Saved data entries:
##############################
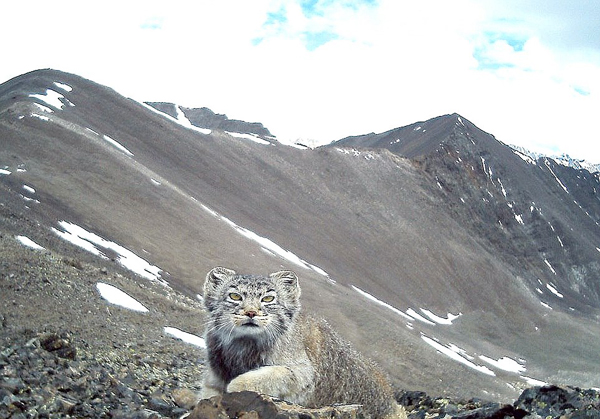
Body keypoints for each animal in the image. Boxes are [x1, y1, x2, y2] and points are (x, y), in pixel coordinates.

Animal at [199, 268, 406, 418]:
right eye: (235, 296)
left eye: (268, 298)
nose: (251, 312)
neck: (242, 346)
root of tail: (392, 400)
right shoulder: (214, 376)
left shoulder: (304, 374)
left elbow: (268, 375)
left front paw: (235, 386)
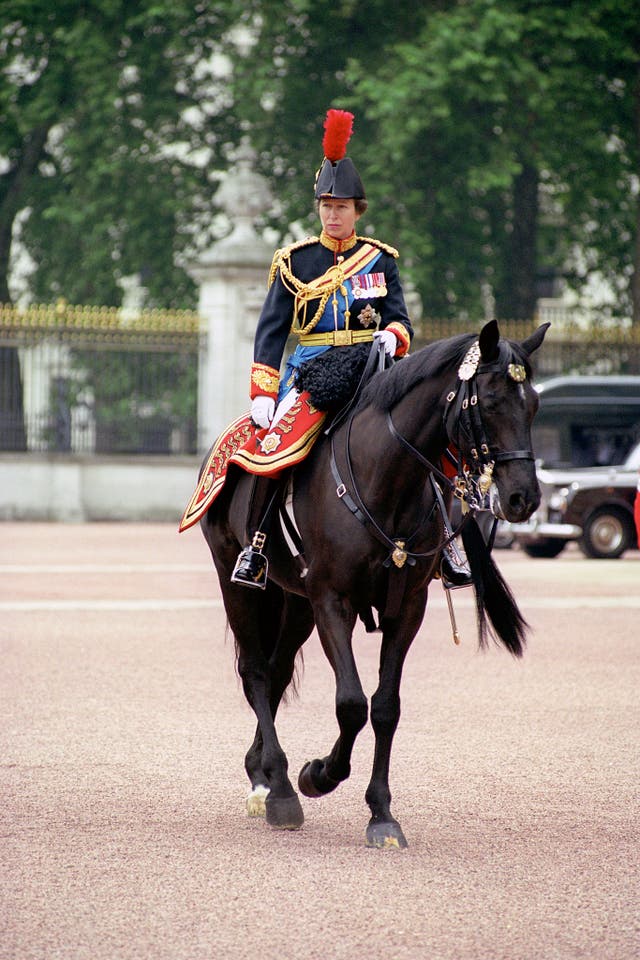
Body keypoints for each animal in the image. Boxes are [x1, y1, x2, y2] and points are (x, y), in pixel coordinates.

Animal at [201, 320, 552, 848]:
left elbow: (386, 707)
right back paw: (279, 789)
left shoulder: (406, 606)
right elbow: (351, 703)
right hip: (235, 579)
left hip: (296, 601)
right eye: (488, 402)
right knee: (257, 672)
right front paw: (318, 775)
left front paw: (381, 813)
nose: (522, 498)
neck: (387, 478)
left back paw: (262, 772)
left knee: (277, 671)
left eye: (532, 404)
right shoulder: (333, 600)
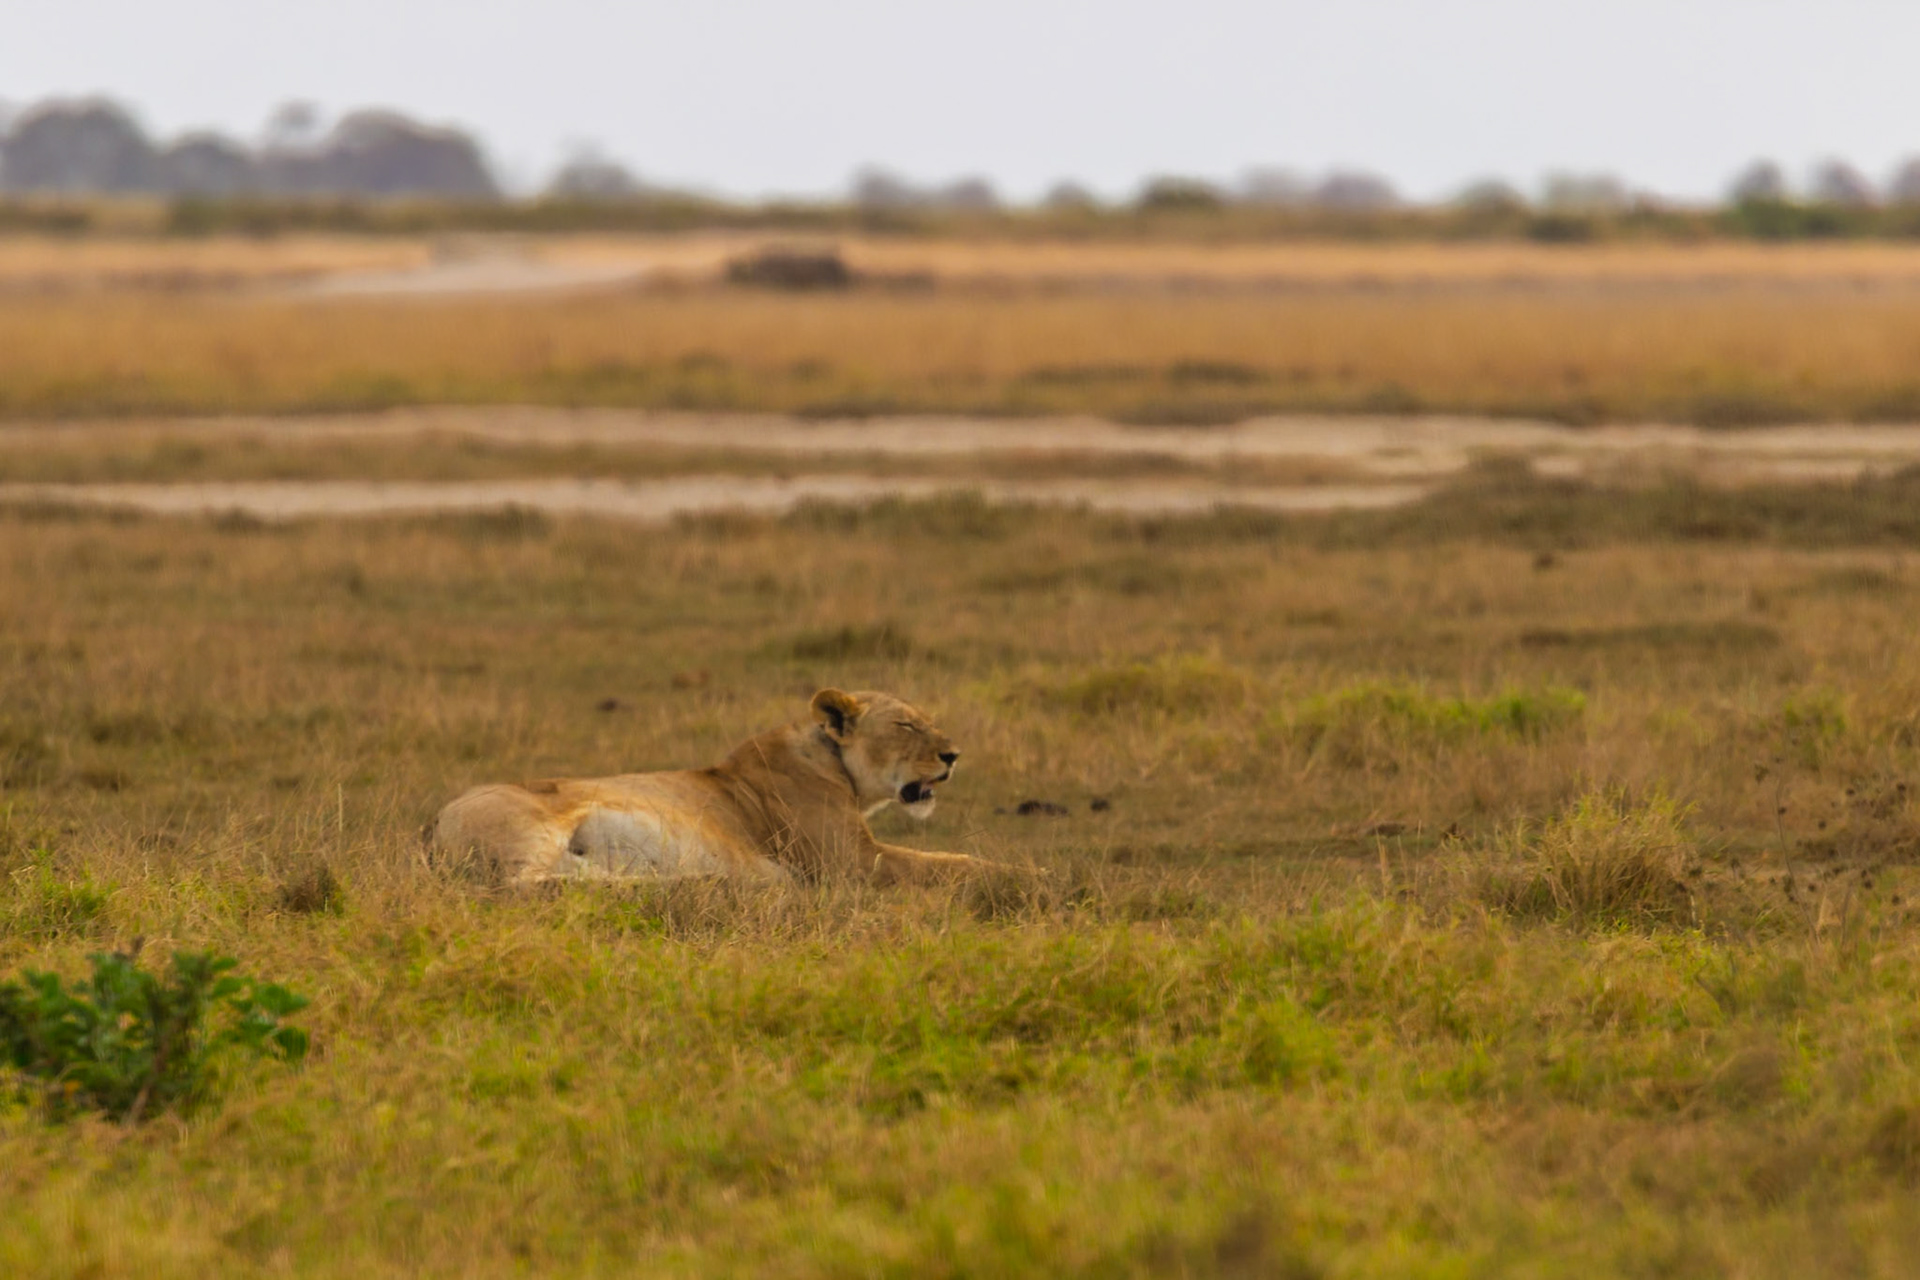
##############################
WORK TO COMPLETE:
Would you report every line of the entries above containing the word "left"?

SOLUTION FOR THIS TASK:
left eye: (268, 298)
left shoulder: (304, 374)
left elbow: (268, 375)
left front paw: (235, 386)
left elbow: (386, 707)
left shoulder: (406, 606)
left hip: (296, 601)
left front paw: (381, 813)
left back paw: (262, 772)
left knee: (277, 671)
left eye: (532, 404)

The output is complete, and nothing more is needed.